Einem aktuellen italienischen Bericht zufolge waren die drei wichtigsten Migrationsthemen, die 2016 die Schlagzeilen der wichtigsten Zeitungen füllten, die Auswirkungen auf die europäischen Länder, die eine große Zahl von Migranten aufnehmen, die Schilderung der Seepassage und soziokulturelle Themen wie Rassen- und Fremdenfeindlichkeit – ein Thema, das im Vergleich zu den Daten des Jahres 2015 aus demselben Bericht um das Dreifache zunahm.

Im Mai 2016 setzte das italienische Parlament die Jo-Cox-Kommission zu Intoleranz, Fremdenfeindlichkeit, Rassismus und Hass ein, um das Phänomen der Hassreden in Italien zu untersuchen. Der Abschlussbericht zeigt die Existenz einer Hasspyramide (siehe unten), die von scheinbar “nicht schädlichen” Einstellungen wie Stereotypen, falschen oder irreführenden Darstellungen, Beleidigungen, normaler und banaler feindseliger Sprache bis zu Diskriminierung, Hasssprache und Hassverbrechen reicht.

Die Darstellung von Migranten als eine Masse von Menschen, die aus ihren Ländern fliehen – ohne Unterscheidung zwischen Flüchtlingen, Asylbewerbern, Wirtschaftsmigranten oder Menschen, die einfach nur vor harten Bedingungen fliehen – treibt die kollektive Vorstellungskraft nur immer weiter in Richtung Entmenschlichung. Migranten werden in Horden von Terroristen, Kriminellen und Opfern verwandelt, die bereit sind, die europäische Sicherheit zu bedrohen.

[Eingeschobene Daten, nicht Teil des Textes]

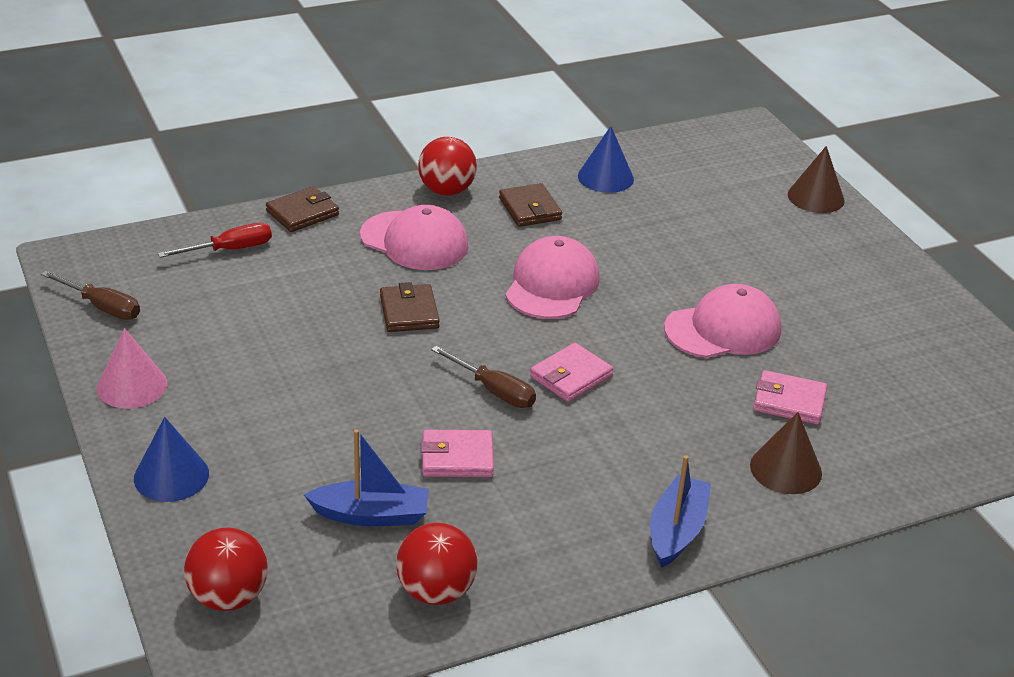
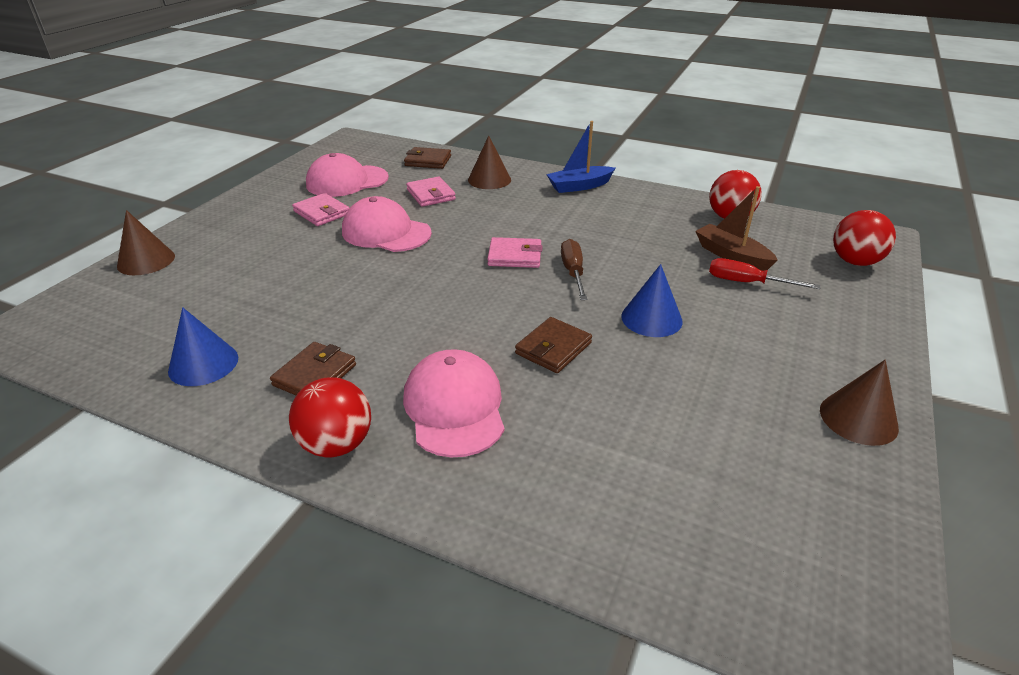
camera: 130 degrees left, 0 degrees up
(102, 307) = (853, 532): brown screwdriver -> none
(132, 386) = (858, 418): pink cone -> brown cone
(171, 476) = (858, 334): blue cone -> blue cone (651, 318)
(230, 250) = (642, 520): red screwdriver -> red screwdriver (747, 283)
(302, 213) = (508, 520): brown wallet -> brown wallet (428, 161)
(371, 515) = (731, 256): blue boat -> brown boat
(457, 458) = (646, 255): pink wallet -> pink wallet (322, 213)
(552, 284) = (422, 308): pink cap -> pink cap (347, 181)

Infolgedessen könnte selbst das extremste Vorgehen gegen sie letztlich als “legitime Verteidigung” toleriert und jede Diskriminierung akzeptiert, wenn nicht gar gerechtfertigt werden.

Hass, Intoleranz und Fremdenfeindlichkeit zu bekämpfen, sensibel mit der Sprache umzugehen, die in der Berichterstattung verwendet wird, und die Vorstellung einer permanenten Notlage in Frage zu stellen, indem die Geschichten der einzelnen Migranten, insbesondere der Kinder, vermenschlicht werden, ist ein Ziel, das die UNICEF Innocenti-Studie Forced Displacement and Child Responsive Communication” verfolgen will. Die Studie wird untersuchen, wie die Medien die öffentliche Meinung und die Politik Italiens gegenüber Tausenden von Migrantenkindern, die in den letzten zwei Jahren in Italien angekommen sind, beeinflusst haben. Die Studie geht der Frage nach, warum die aktuelle Rolle der Medien in Italien eine kinderrechtssensible Berichterstattung fast völlig vermissen lässt.

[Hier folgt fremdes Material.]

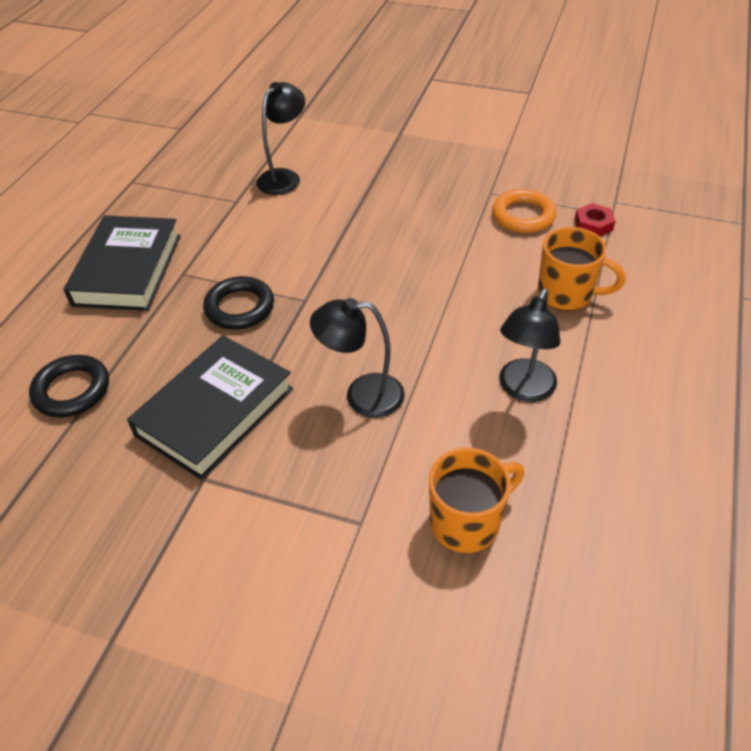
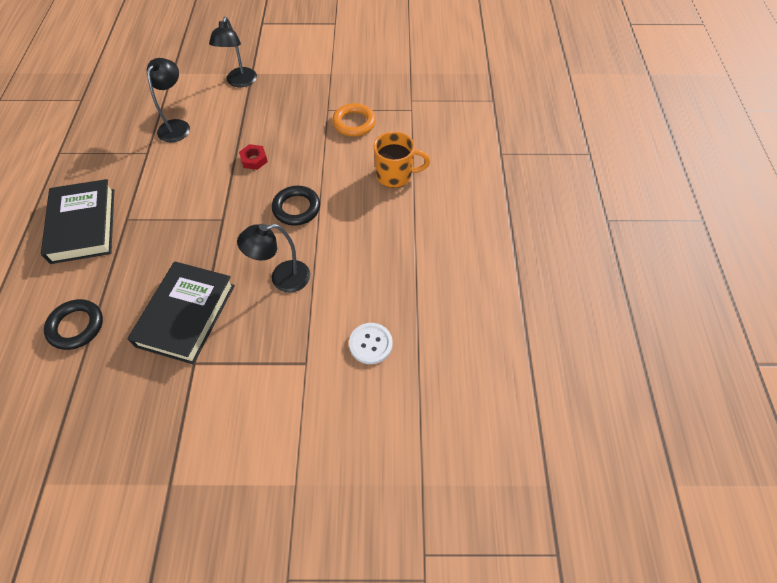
camera: 20 degrees left, 10 degrees up
(240, 307) = (178, 235): black ring -> black ring (296, 208)
(467, 522) = (370, 344): orange mug -> white button
(523, 389) = (383, 248): black lamp -> black lamp (240, 82)
(593, 224) = (401, 120): red nut -> red nut (254, 160)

Wie kann der Journalismus den scheinbar unbedachten Abstieg in den Hurrapatriotismus in Bezug auf den Strom der “unglücklichen Anderen”, die an fremden Ufern ankommen, schneller überwinden? Wie können internationale Normen und ethische Standards, insbesondere in Bezug auf Kinderrechte, in einer der wichtigsten Nachrichten unserer Zeit berücksichtigt werden? Die Entwicklung einer Ethik der Verantwortung in den Medien könnte ein guter Anfang sein.